Affected GKE node versions: 1.18, 1.19, 1.20.0 to 1.20.15-gke.2100, 1.21.0 to 1.21.9-gke.2000, 1.21.10 to 1.21.10-gke.100, 1.22.0 to 1.22.6-gke.2000, 1.22.7 to 1.22.7-gke.100, 1.23.0 to 1.23.3-gke.700, 1.23.4 to 1.23.4-gke.100
The following example errors might be displayed in the
k8s_node container-runtime
logs:
Error: failed to reserve container name "container-name-abcd-ef12345678-91011_default_12131415-1234-5678-1234-12345789012_0": name "container-name-abcd-ef12345678-91011_default_12131415-1234-5678-1234-12345789012_0" is reserved for "1234567812345678123456781234567812345678123456781234567812345678"
Mitigation
- If Pods are failing, consider using
restartPolicy:Always
orrestartPolicy:OnFailure
in your PodSpec. - Increase the boot disk IOPS (for example, upgrade the disk type or increase the disk size).
Fix
This issue is fixed in containerd 1.6.0+. GKE versions with this fix are 1.20.15-gke.2100+, 1.21.9-gke.2000+, 1.21.10-gke.100+, 1.22.6-gke.2000+, 1.22.7-gke.100+, 1.23.3-gke.1700+ and 1.23.4-gke.100+
Volume expansion changes not reflecting in the container file system
When performing volume expansion, always make sure to update the PersistentVolumeClaim. Changing a PersistentVolume directly can result in volume expansion not happening. This could lead to one of the following scenarios:
If a PersistentVolume object is modified directly, both the PersistentVolume and PersistentVolumeClaim values are updated to a new value, but the file system size is not reflected in the container and is still using the old volume size.
If a PersistentVolume object is modified directly, followed by updates to the PersistentVolumeClaim where the
status.capacity
field is updated to a new size, this can result in changes to the PersistentVolume but not the PersistentVolumeClaim or the container file system.
To resolve this issue, complete the following steps:
- Keep the modified PersistentVolume object as it was.
- Edit the PersistentVolumeClaim object and set
spec.resources.requests.storage
to a value that is higher than was used in the PersistentVolume. - Verify if the PersistentVolume is resized to the new value.
After these changes, PersistentVolume, PersistentVolumeClaim and container file system should be automatically resized by the kubelet.
Verify if the changes are reflected in the Pod.
kubectl exec POD_NAME -- /bin/bash -c "df -h"
Replace POD_NAME
with the Pod attached to PersistentVolumeClaim.
The selected machine type should have local SSD(s)
You might encounter the following error when creating a cluster or a node pool that uses Local SSD:
The selected machine type (c3-standard-22-lssd) has a fixed number of local SSD(s): 4. The EphemeralStorageLocalSsdConfig's count field should be left unset or set to 4, but was set to 1.
In the error message, you might see LocalNvmeSsdBlockConfig
instead of
EphemeralStorageLocalSsdConfig
depending on which you specified.
This error occurs when the number of Local SSD disks specified does not match the number of Local SSD disks included with the machine type.
To resolve this issue, specify a number of Local SSD disks that
matches the machine type that you want.
For third generation machine series, you must omit the Local SSD count
flag
and the correct value will be configured automatically.
Hyperdisk Storage Pools: Cluster or node pool creation fails
You might encounter the ZONE_RESOURCE_POOL_EXHAUSTED
error or similar
Compute Engine resource errors when trying to provision Hyperdisk Balanced disks as your node's boot or
attached disks in a Hyperdisk Storage Pool.

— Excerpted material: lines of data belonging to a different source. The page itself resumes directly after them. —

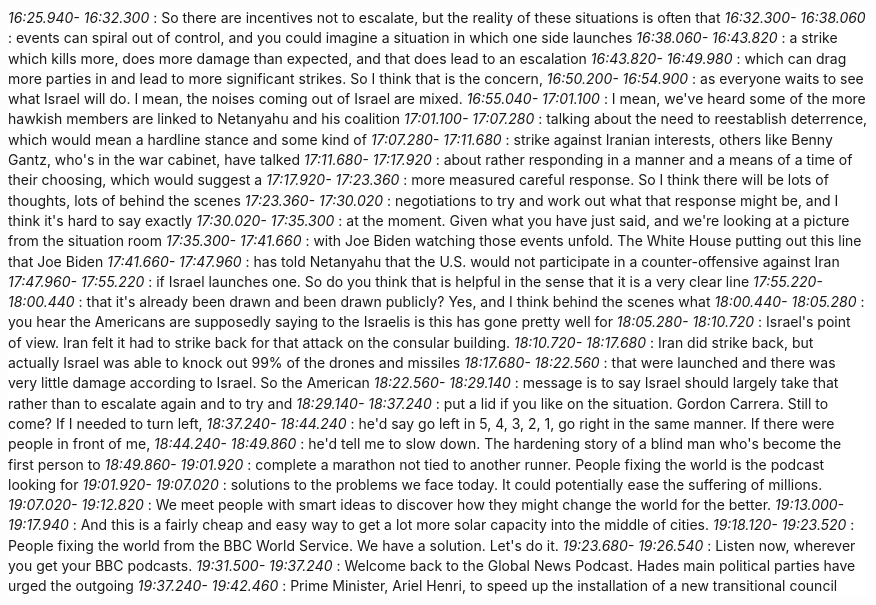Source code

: *16:25.940- 16:32.300* :  So there are incentives not to escalate, but the reality of these situations is often that
*16:32.300- 16:38.060* :  events can spiral out of control, and you could imagine a situation in which one side launches
*16:38.060- 16:43.820* :  a strike which kills more, does more damage than expected, and that does lead to an escalation
*16:43.820- 16:49.980* :  which can drag more parties in and lead to more significant strikes. So I think that is the concern,
*16:50.200- 16:54.900* :  as everyone waits to see what Israel will do. I mean, the noises coming out of Israel are mixed.
*16:55.040- 17:01.100* :  I mean, we've heard some of the more hawkish members are linked to Netanyahu and his coalition
*17:01.100- 17:07.280* :  talking about the need to reestablish deterrence, which would mean a hardline stance and some kind of
*17:07.280- 17:11.680* :  strike against Iranian interests, others like Benny Gantz, who's in the war cabinet, have talked
*17:11.680- 17:17.920* :  about rather responding in a manner and a means of a time of their choosing, which would suggest a
*17:17.920- 17:23.360* :  more measured careful response. So I think there will be lots of thoughts, lots of behind the scenes
*17:23.360- 17:30.020* :  negotiations to try and work out what that response might be, and I think it's hard to say exactly
*17:30.020- 17:35.300* :  at the moment. Given what you have just said, and we're looking at a picture from the situation room
*17:35.300- 17:41.660* :  with Joe Biden watching those events unfold. The White House putting out this line that Joe Biden
*17:41.660- 17:47.960* :  has told Netanyahu that the U.S. would not participate in a counter-offensive against Iran
*17:47.960- 17:55.220* :  if Israel launches one. So do you think that is helpful in the sense that it is a very clear line
*17:55.220- 18:00.440* :  that it's already been drawn and been drawn publicly? Yes, and I think behind the scenes what
*18:00.440- 18:05.280* :  you hear the Americans are supposedly saying to the Israelis is this has gone pretty well for
*18:05.280- 18:10.720* :  Israel's point of view. Iran felt it had to strike back for that attack on the consular building.
*18:10.720- 18:17.680* :  Iran did strike back, but actually Israel was able to knock out 99% of the drones and missiles
*18:17.680- 18:22.560* :  that were launched and there was very little damage according to Israel. So the American
*18:22.560- 18:29.140* :  message is to say Israel should largely take that rather than to escalate again and to try and
*18:29.140- 18:37.240* :  put a lid if you like on the situation. Gordon Carrera. Still to come? If I needed to turn left,
*18:37.240- 18:44.240* :  he'd say go left in 5, 4, 3, 2, 1, go right in the same manner. If there were people in front of me,
*18:44.240- 18:49.860* :  he'd tell me to slow down. The hardening story of a blind man who's become the first person to
*18:49.860- 19:01.920* :  complete a marathon not tied to another runner. People fixing the world is the podcast looking for
*19:01.920- 19:07.020* :  solutions to the problems we face today. It could potentially ease the suffering of millions.
*19:07.020- 19:12.820* :  We meet people with smart ideas to discover how they might change the world for the better.
*19:13.000- 19:17.940* :  And this is a fairly cheap and easy way to get a lot more solar capacity into the middle of cities.
*19:18.120- 19:23.520* :  People fixing the world from the BBC World Service. We have a solution. Let's do it.
*19:23.680- 19:26.540* :  Listen now, wherever you get your BBC podcasts.
*19:31.500- 19:37.240* :  Welcome back to the Global News Podcast. Hades main political parties have urged the outgoing
*19:37.240- 19:42.460* :  Prime Minister, Ariel Henri, to speed up the installation of a new transitional council
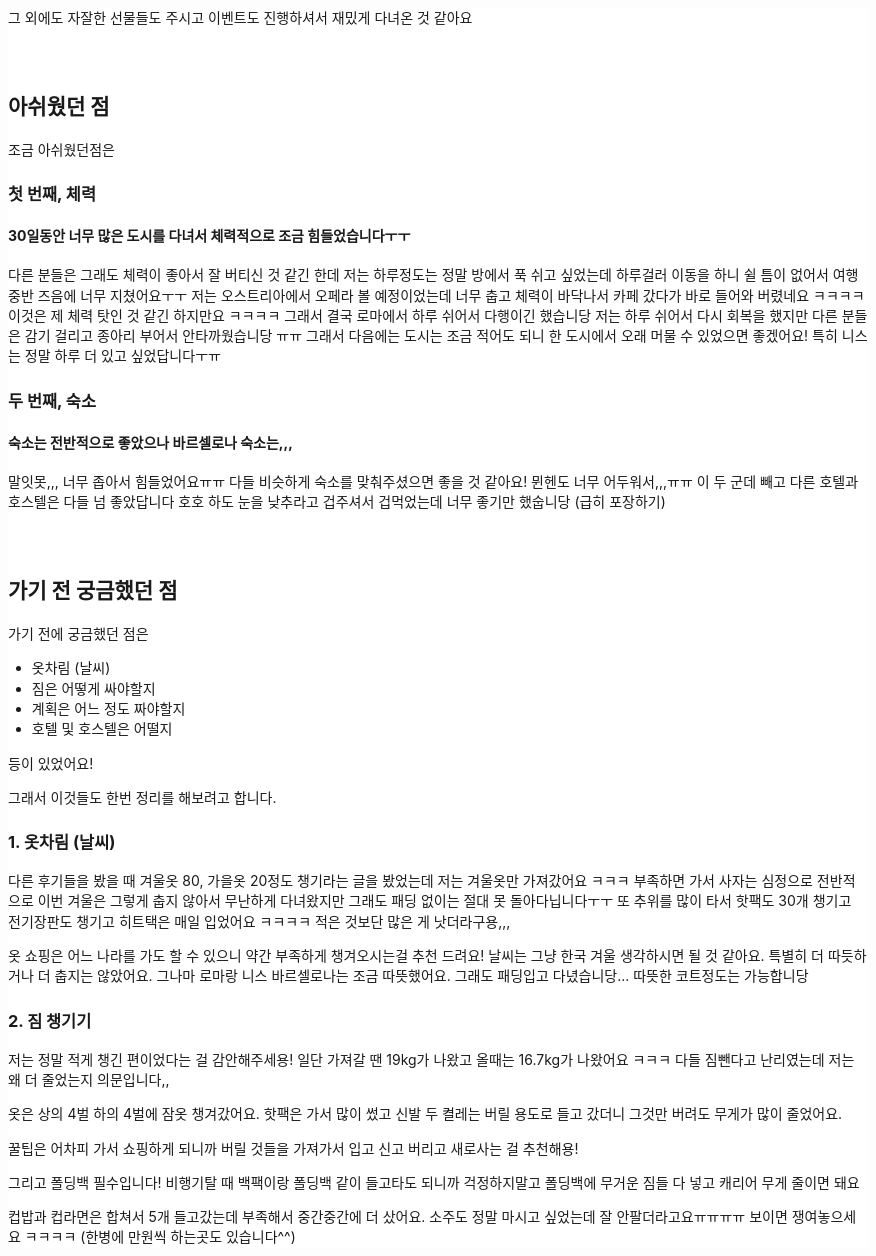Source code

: 그 외에도 자잘한 선물들도 주시고 이벤트도 진행하셔서 재밌게 다녀온 것 같아요

<br/>

## 아쉬웠던 점
조금 아쉬웠던점은

### 첫 번째, 체력
#### 30일동안 너무 많은 도시를 다녀서 체력적으로 조금 힘들었습니다ㅜㅜ
다른 분들은 그래도 체력이 좋아서 잘 버티신 것 같긴 한데 저는 하루정도는 정말 방에서 푹 쉬고 싶었는데 하루걸러 이동을 하니 쉴 틈이 없어서 여행 중반 즈음에 너무 지쳤어요ㅜㅜ 저는 오스트리아에서 오페라 볼 예정이었는데 너무 춥고 체력이 바닥나서 카페 갔다가 바로 들어와 버렸네요 ㅋㅋㅋㅋ 이것은 제 체력 탓인 것 같긴 하지만요 ㅋㅋㅋㅋ 그래서 결국 로마에서 하루 쉬어서 다행이긴 했습니당 저는 하루 쉬어서 다시 회복을 했지만 다른 분들은 감기 걸리고 종아리 부어서 안타까웠습니당 ㅠㅠ 그래서 다음에는 도시는 조금 적어도 되니 한 도시에서 오래 머물 수 있었으면 좋겠어요! 특히 니스는 정말 하루 더 있고 싶었답니다ㅜㅠ
### 두 번째, 숙소
#### 숙소는 전반적으로 좋았으나 바르셀로나 숙소는,,, 
말잇못,,, 너무 좁아서 힘들었어요ㅠㅠ 다들 비슷하게 숙소를 맞춰주셨으면 좋을 것 같아요! 뮌헨도 너무 어두워서,,,ㅠㅠ 이 두 군데 빼고 다른 호텔과 호스텔은 다들 넘 좋았답니다 호호 하도 눈을 낮추라고 겁주셔서 겁먹었는데 너무 좋기만 했숩니당 (급히 포장하기)

<br/>

## 가기 전 궁금했던 점
가기 전에 궁금했던 점은
- 옷차림 (날씨)
- 짐은 어떻게 싸야할지
- 계획은 어느 정도 짜야할지
- 호텔 및 호스텔은 어떨지

등이 있었어요!

그래서 이것들도 한번 정리를 해보려고 합니다.

### 1. 옷차림 (날씨)

다른 후기들을 봤을 때 겨울옷 80, 가을옷 20정도 챙기라는 글을 봤었는데 저는 겨울옷만 가져갔어요 ㅋㅋㅋ 부족하면 가서 사자는 심정으로 전반적으로 이번 겨울은 그렇게 춥지 않아서 무난하게 다녀왔지만 그래도 패딩 없이는 절대 못 돌아다닙니다ㅜㅜ 또 추위를 많이 타서 핫팩도 30개 챙기고 전기장판도 챙기고 히트택은 매일 입었어요 ㅋㅋㅋㅋ 적은 것보단 많은 게 낫더라구용,,,

옷 쇼핑은 어느 나라를 가도 할 수 있으니 약간 부족하게 챙겨오시는걸 추천 드려요! 날씨는 그냥 한국 겨울 생각하시면 될 것 같아요. 특별히 더 따듯하거나 더 춥지는 않았어요. 그나마 로마랑 니스 바르셀로나는 조금 따뜻했어요. 그래도 패딩입고 다녔습니당... 따뜻한 코트정도는 가능합니당

### 2. 짐 챙기기

저는 정말 적게 챙긴 편이었다는 걸 감안해주세용! 일단 가져갈 땐 19kg가 나왔고 올때는 16.7kg가 나왔어요 ㅋㅋㅋ 다들 짐뺀다고 난리였는데 저는 왜 더 줄었는지 의문입니다,,

옷은 상의 4벌 하의 4벌에 잠옷 챙겨갔어요. 핫팩은 가서 많이 썼고 신발 두 켤레는 버릴 용도로 들고 갔더니 그것만 버려도 무게가 많이 줄었어요.

꿀팁은 어차피 가서 쇼핑하게 되니까 버릴 것들을 가져가서 입고 신고 버리고 새로사는 걸 추천해용!

그리고 폴딩백 필수입니다! 비행기탈 때 백팩이랑 폴딩백 같이 들고타도 되니까 걱정하지말고 폴딩백에 무거운 짐들 다 넣고 캐리어 무게 줄이면 돼요

컵밥과 컵라면은 합쳐서 5개 들고갔는데 부족해서 중간중간에 더 샀어요. 소주도 정말 마시고 싶었는데 잘 안팔더라고요ㅠㅠㅠㅠ 보이면 쟁여놓으세요 ㅋㅋㅋㅋ (한병에 만원씩 하는곳도 있습니다^^)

This happens when you're trying to create a GKE cluster or node pool in a zone that's running low on resources, for example:
- The zone might not have enough of the Hyperdisk Balanced disks available.

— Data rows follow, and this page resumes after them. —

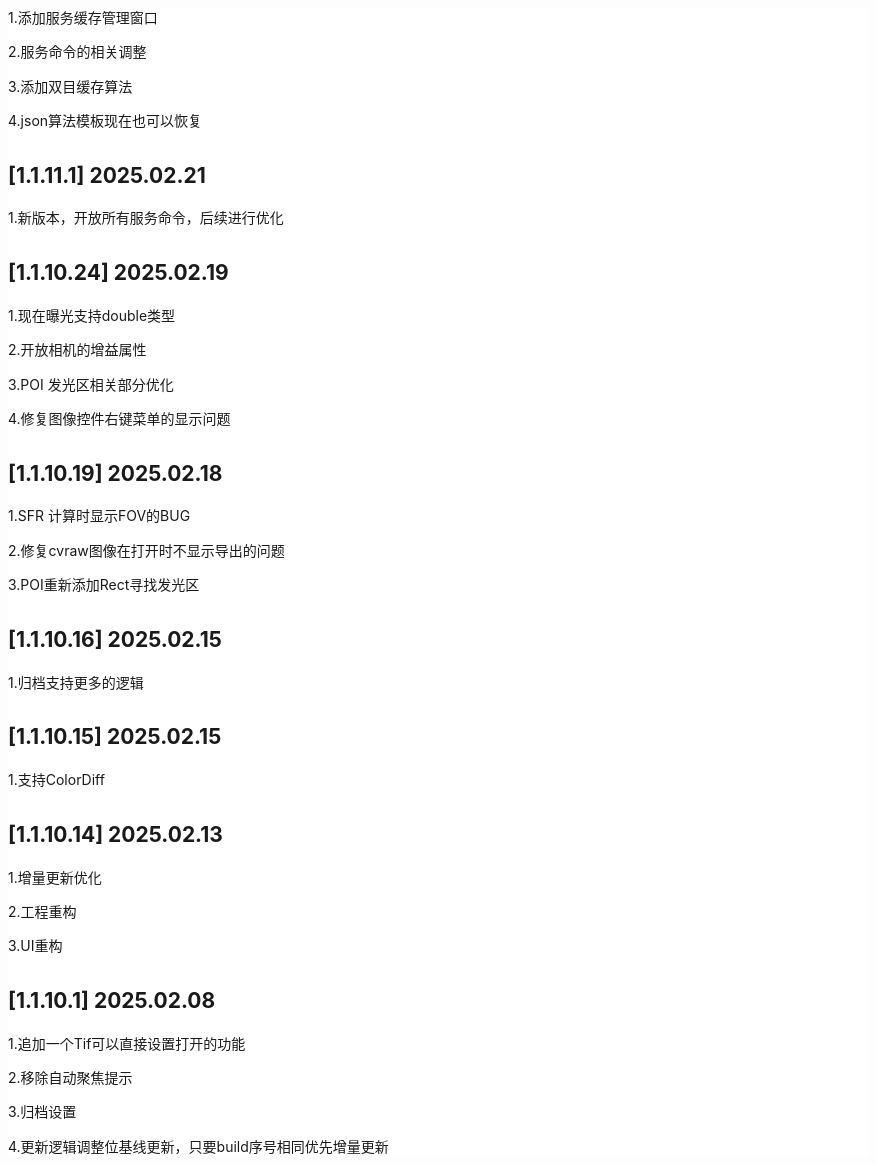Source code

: 1.添加服务缓存管理窗口

2.服务命令的相关调整

3.添加双目缓存算法

4.json算法模板现在也可以恢复

## [1.1.11.1] 2025.02.21

1.新版本，开放所有服务命令，后续进行优化

## [1.1.10.24] 2025.02.19

1.现在曝光支持double类型

2.开放相机的增益属性

3.POI 发光区相关部分优化

4.修复图像控件右键菜单的显示问题

## [1.1.10.19] 2025.02.18

1.SFR 计算时显示FOV的BUG   

2.修复cvraw图像在打开时不显示导出的问题

3.POI重新添加Rect寻找发光区

## [1.1.10.16] 2025.02.15

1.归档支持更多的逻辑

## [1.1.10.15] 2025.02.15

1.支持ColorDiff

## [1.1.10.14] 2025.02.13

1.增量更新优化

2.工程重构

3.UI重构

## [1.1.10.1] 2025.02.08

1.追加一个Tif可以直接设置打开的功能

2.移除自动聚焦提示

3.归档设置

4.更新逻辑调整位基线更新，只要build序号相同优先增量更新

- The zone might not have enough capacity to create the nodes of the machine type
you specified, like
c3-standard-4
.
To resolve this issue:
- Select a new zone within the same region with enough capacity for your chosen machine type and where Hyperdisk Balanced Storage Pools are available.
- Delete the existing storage pool and recreate it in the new zone. This is because storage pools are zonal resources.
- Create your cluster or node pool in the new zone.